On the other hand, the judgment could be welcomed for strengthening the effectiveness of competition law. Victims cannot realistically be expected to rely on decisions that remain under appeal and may be annulled or altered. By deferring the start of the limitation period until finality, the Court provides clarity and fairness, ensuring that claimants base their actions on stable legal ground.

Doctrinal Position in Case Law

Nissan Iberia extends the line of Courage, Manfredi, Cogeco, Volvo/DAF Trucks, and Heureka. It entrenches the dual requirements of cessation and knowledge, but redefines knowledge for NCA cases in institutional terms: it arises only when a decision is final and binding.

This creates a structural asymmetry. For Commission decisions, limitation begins at publication in the Official Journal (Heureka, para. 78). For NCA decisions, limitation begins only upon finality. The Court justified this on the basis of Article 16 of Regulation 1/2003, but we can wonder whether the difference is truly justified, given that both Commission and NCA decisions are immediately enforceable and presumed valid.

Implications for European Litigation

For claimants, the judgment provides a significant procedural safeguard. The limitation period no longer runs while appeals are pending, giving injured parties the assurance that they will not be time-barred before the underlying infringement decision becomes final.
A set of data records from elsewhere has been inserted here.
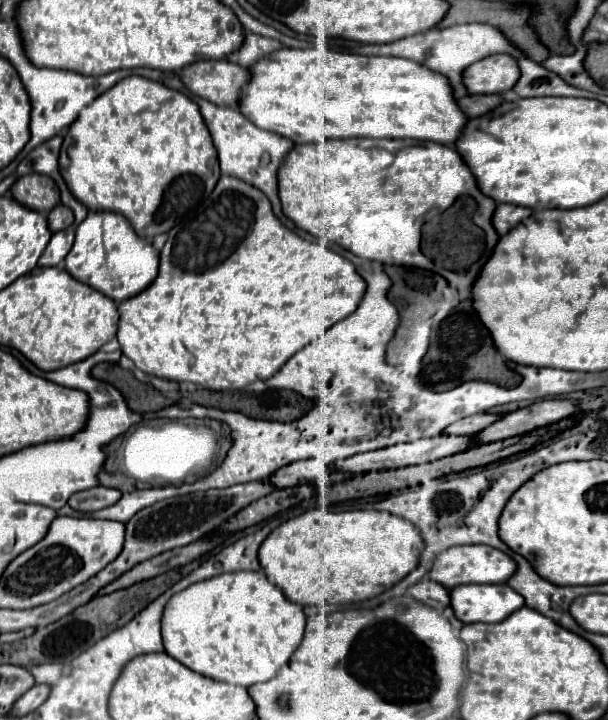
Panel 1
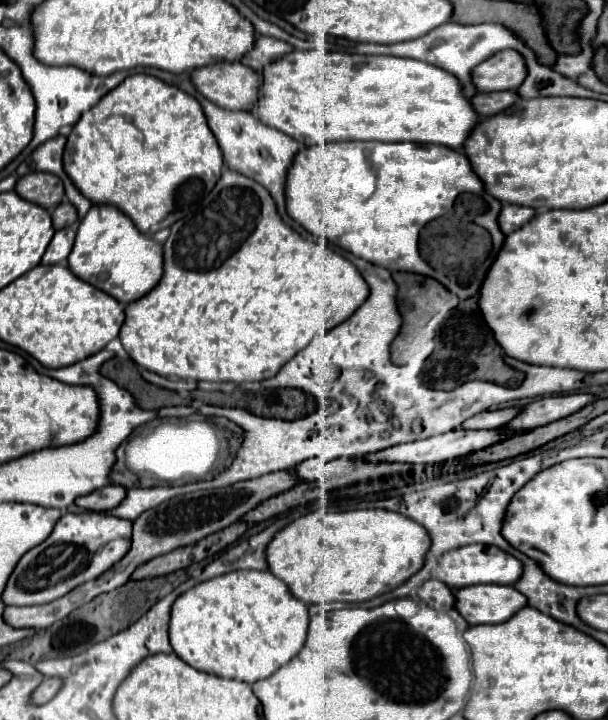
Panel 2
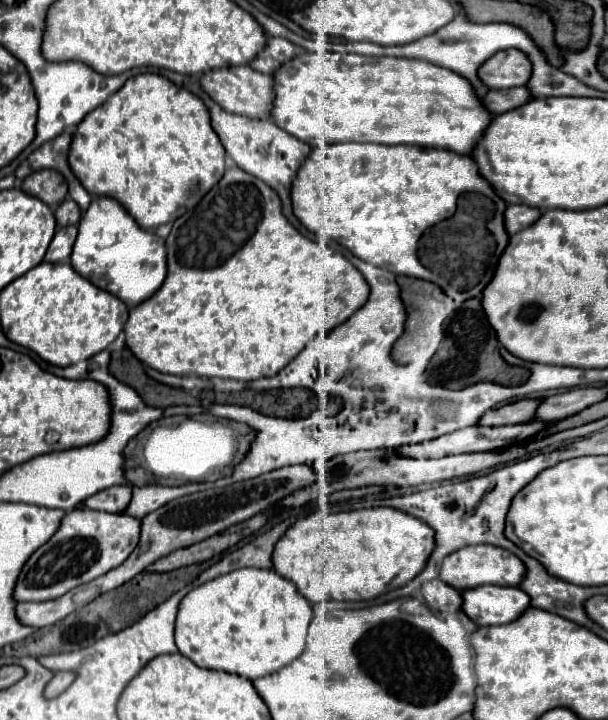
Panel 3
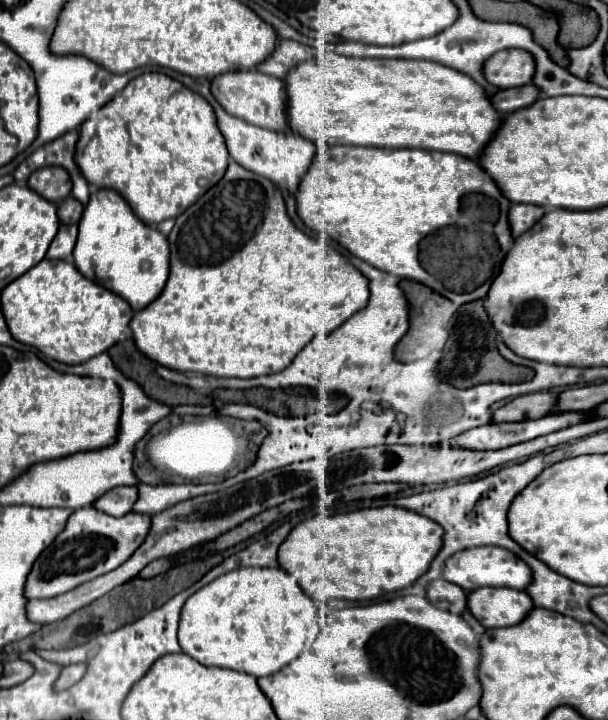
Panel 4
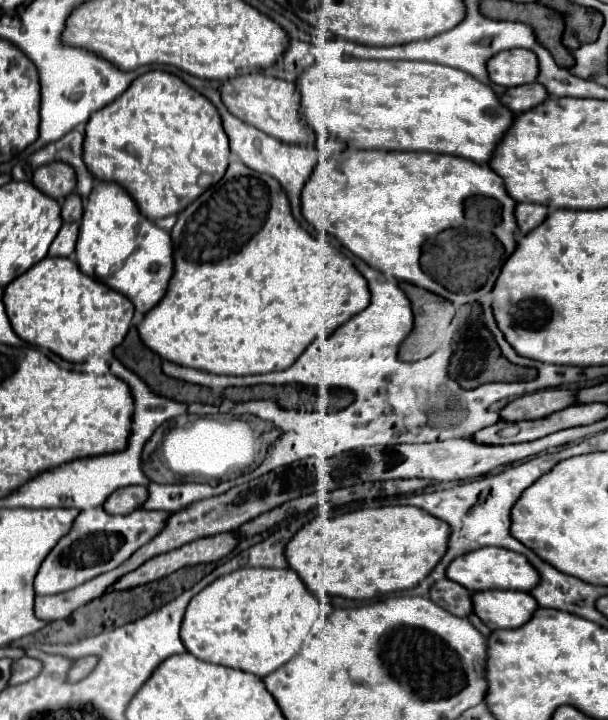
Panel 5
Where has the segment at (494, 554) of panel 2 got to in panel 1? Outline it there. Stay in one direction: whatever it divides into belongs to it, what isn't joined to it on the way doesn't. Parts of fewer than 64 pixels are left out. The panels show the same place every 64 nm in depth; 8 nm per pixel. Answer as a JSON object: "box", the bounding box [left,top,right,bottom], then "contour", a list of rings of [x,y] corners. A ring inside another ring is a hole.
{"box":[428,544,516,590],"contour":[[[474,544],[474,546],[454,546],[438,554],[428,576],[440,582],[444,588],[452,590],[460,584],[502,584],[508,582],[508,576],[512,576],[512,572],[516,572],[516,562],[510,556],[492,546]]]}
This is especially relevant in Spain, where CNMC proceedings often take several years to clear all levels of judicial review.
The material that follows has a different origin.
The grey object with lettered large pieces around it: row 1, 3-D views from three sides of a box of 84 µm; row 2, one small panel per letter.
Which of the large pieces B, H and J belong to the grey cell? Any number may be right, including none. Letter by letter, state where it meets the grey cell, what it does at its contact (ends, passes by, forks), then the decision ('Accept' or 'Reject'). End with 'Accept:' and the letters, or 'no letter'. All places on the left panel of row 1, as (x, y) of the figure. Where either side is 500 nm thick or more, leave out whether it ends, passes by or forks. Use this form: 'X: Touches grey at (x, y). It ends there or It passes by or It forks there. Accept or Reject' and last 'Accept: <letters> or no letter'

For defendants, the consequence is prolonged exposure. Companies may face damages claims long after the initial publication of an infringement decision. This extended horizon complicates accounting practices, increases the cost of legal uncertainty, and alters the incentives for settlement.
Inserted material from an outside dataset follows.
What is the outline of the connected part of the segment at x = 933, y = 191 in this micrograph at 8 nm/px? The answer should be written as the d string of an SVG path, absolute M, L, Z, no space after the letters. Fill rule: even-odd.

For national legal systems, the Court has introduced an additional layer of responsibility. Final judgments upholding NCA decisions must be published in an official, public, and clearly dated manner. Failure to ensure transparent publication could have the unintended effect of leaving limitation periods open-ended, undermining predictability for all parties involved.

For EU law as a whole, the judgment continues the Court’s emphasis on effectiveness as the guiding principle of private enforcement. By privileging the position of claimants, it ensures that rights under Articles 101 and 102 TFEU are enforceable in practice. At the same time, the asymmetry created between Commission and NCA decisions raises concerns of doctrinal coherence. Whether this differentiation proves sustainable, or whether it prompts further clarification from the Court, remains an open question.

Conclusion

The Nissan Iberia judgment represents a decisive step in the construction of a claimant-friendly regime for antitrust damages. By requiring finality before limitation begins, the Court secures effectiveness but at the cost of legal certainty and symmetry.

For Spain, it resolves conflicting case law and ensures that claimants in the “car cartel” litigation remain within time. For the Union, it marks another expansion of private enforcement under the banner of effectiveness, extending the bridges built by Courage, Manfredi, and Heureka.

The Court has drawn a bright line: for NCA decisions, the limitation clock starts ticking only when the decision is final. Whether this asymmetry will endure or be recalibrated in future remains to be seen. For now, defendants must live with a longer tail of liability, and claimants with a clearer pathway to redress.